The disruptive physician challenge is a growing industry with experts who will twist every heated interaction into a disruption, so the Miller v. Eisenhower case has gained increasing importance over 45 years after it was decided!

However, citing an earlier case, the court also noted that:

“(i)n asserting their views as to proper treatment and hospital practices, many physicians will become involved in a certain amount of dispute and friction, and a determination that such common occurrences have more than their usual significance and show temperamental unsuitability for hospital practice of one of the doctors is of necessity highly conjectural.” (58 Cal.2d at p. 598, 25 Cal.Rptr. at p. 555, 376 P.2d at p. 435.) The subject bylaw, if interpreted in the manner suggested by defendant, would permit exclusion of an otherwise qualified physician on just such “conjectural” grounds" Miller v. Eisenhower Medical Center (1980) 27 Cal.3d 614, 629–630.

The court then ruled for the doctor saying:

"We believe that the instant case is one in which the principle of “real doubt” should properly be applied. As we have indicated, the dominant focus of these proceedings was drastically blurred by a failure of the deliberative bodies involved and indeed the parties and their counsel as well to properly understand and apply the hospital's own standards for admission to staff membership insofar as they concerned an applicant's ability to “work with” others. Although evidence was also presented on other matters, our reading of the record as a whole raises a significant and real doubt in our minds as to whether the deliberative bodies involved, had they been faced with only such other evidence, would have reached the result that they did. In any case it is clear that the misconception concerning the proper content of the hospital's standards for admission resulted in a severe misapprehension of the kind and quality of plaintiff's qualifications for admission. In these circumstances, we think the proper course is to return the matter to defendant in order that it may undertake further administrative proceedings directed to the assessment of plaintiff's qualifications for admission to its medical staff in light of a proper interpretation of its standards." Miller v. Eisenhower Medical Center (1980) 27 Cal.3d 614, 635–636.
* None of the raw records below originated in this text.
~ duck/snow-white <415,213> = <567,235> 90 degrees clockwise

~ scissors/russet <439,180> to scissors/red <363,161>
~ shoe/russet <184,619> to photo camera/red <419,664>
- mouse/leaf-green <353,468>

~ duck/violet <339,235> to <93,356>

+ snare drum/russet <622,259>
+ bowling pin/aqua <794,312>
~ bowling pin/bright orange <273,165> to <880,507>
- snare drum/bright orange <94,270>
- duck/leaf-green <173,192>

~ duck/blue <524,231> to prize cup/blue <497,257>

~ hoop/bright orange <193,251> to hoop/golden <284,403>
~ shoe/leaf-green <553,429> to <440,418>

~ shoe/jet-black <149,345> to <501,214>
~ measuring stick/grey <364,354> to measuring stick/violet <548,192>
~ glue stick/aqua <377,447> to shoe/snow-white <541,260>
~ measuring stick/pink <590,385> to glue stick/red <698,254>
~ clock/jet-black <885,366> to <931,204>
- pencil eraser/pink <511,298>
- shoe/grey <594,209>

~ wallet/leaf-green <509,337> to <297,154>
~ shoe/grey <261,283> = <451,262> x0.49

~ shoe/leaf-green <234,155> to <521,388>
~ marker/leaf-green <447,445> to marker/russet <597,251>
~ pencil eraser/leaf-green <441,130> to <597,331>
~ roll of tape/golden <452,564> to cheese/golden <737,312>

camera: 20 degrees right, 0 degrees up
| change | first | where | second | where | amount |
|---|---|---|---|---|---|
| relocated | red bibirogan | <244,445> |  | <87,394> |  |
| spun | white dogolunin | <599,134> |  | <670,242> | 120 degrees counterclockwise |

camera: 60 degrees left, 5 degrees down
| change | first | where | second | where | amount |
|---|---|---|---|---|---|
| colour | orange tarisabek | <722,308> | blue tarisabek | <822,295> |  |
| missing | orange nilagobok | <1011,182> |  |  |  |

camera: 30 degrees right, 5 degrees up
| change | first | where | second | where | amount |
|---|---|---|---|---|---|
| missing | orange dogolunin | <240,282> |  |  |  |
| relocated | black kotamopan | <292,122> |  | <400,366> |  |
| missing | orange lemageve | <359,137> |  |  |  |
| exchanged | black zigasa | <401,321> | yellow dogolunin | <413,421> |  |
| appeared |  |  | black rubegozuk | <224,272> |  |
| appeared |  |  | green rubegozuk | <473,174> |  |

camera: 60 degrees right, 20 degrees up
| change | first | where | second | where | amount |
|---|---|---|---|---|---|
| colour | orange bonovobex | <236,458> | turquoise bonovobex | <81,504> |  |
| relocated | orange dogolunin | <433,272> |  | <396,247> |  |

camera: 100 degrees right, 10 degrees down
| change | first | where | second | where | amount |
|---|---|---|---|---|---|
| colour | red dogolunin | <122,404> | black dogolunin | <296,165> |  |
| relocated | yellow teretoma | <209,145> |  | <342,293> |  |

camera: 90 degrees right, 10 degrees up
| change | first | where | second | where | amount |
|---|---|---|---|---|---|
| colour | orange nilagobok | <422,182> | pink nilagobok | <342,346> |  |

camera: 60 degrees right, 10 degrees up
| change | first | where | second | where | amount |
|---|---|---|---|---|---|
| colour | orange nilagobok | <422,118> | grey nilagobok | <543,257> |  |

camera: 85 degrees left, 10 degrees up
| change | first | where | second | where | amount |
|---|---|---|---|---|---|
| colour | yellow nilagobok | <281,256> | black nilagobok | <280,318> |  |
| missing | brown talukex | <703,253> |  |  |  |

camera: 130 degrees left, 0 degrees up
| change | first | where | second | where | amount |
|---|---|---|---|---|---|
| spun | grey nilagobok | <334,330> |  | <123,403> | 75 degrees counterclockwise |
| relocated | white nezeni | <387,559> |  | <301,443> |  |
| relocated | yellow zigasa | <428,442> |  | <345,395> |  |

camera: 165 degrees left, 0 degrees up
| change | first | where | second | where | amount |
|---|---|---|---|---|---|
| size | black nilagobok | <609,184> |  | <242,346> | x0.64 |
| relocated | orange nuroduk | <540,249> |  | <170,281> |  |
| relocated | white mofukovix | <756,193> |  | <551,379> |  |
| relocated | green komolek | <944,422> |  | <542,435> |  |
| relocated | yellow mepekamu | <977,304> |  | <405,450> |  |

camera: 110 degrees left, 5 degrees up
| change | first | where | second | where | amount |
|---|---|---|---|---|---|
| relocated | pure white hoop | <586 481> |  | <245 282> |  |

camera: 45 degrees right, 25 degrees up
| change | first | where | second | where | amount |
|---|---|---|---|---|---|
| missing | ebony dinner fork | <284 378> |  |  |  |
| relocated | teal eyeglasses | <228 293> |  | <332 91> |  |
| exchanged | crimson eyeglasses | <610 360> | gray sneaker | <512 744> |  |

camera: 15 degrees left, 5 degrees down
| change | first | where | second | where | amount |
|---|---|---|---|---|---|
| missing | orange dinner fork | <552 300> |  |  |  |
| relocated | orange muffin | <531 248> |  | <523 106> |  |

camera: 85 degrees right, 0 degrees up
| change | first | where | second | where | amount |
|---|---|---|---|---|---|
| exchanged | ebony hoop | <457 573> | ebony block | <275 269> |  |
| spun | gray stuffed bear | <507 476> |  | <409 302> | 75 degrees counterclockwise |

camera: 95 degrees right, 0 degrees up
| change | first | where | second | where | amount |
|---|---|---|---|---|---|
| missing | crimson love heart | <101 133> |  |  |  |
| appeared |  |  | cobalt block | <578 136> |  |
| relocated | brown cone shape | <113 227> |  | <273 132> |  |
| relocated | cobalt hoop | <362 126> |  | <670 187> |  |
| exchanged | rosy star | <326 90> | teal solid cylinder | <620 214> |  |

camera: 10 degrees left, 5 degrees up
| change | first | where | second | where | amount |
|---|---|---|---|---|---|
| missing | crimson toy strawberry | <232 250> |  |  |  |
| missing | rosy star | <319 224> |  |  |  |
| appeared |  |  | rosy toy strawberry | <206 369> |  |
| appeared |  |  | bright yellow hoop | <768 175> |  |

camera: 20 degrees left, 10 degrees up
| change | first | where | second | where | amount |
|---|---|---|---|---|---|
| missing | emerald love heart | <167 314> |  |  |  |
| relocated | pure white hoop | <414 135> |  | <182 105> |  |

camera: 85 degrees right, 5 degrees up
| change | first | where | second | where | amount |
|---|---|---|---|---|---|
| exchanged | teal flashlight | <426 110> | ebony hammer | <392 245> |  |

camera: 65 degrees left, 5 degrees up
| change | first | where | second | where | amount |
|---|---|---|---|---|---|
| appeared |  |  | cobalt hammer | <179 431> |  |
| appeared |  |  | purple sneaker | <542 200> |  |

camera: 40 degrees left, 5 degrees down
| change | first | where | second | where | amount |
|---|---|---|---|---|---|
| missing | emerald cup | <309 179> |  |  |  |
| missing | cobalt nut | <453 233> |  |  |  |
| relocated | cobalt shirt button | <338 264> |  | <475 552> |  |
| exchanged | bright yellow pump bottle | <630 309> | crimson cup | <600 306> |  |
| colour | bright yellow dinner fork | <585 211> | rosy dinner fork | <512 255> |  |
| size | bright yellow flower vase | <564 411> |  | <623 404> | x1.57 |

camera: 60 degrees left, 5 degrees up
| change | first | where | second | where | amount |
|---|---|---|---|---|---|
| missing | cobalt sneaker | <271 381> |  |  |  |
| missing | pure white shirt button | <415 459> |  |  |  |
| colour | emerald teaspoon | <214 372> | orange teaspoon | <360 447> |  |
Bichai v. Dignity Health, 61 Cal.App.5th 869 (2021)

More often the courts are deferential to the MEC. In Bichai v. Dignity Health, a physician sued the hospital alleging unfair competition and conspiracy to retaliate after the MEC recommended denial of his reapplication for staff membership.

The court noted that the MEC is part of the medical staff, which functions as a separate legal entity from the hospital itself. This led the court to rule that claims were not yet ripe because the hospital had not yet made a final decision on the MEC's recommendation.

This emphasizes how the administrative process must be fully used (in most cases) before a doctor can petition a court for relief. As the peer review process can take years, this can force a doctor to endure great hardship before he gets a fair hearing in the Superior Court.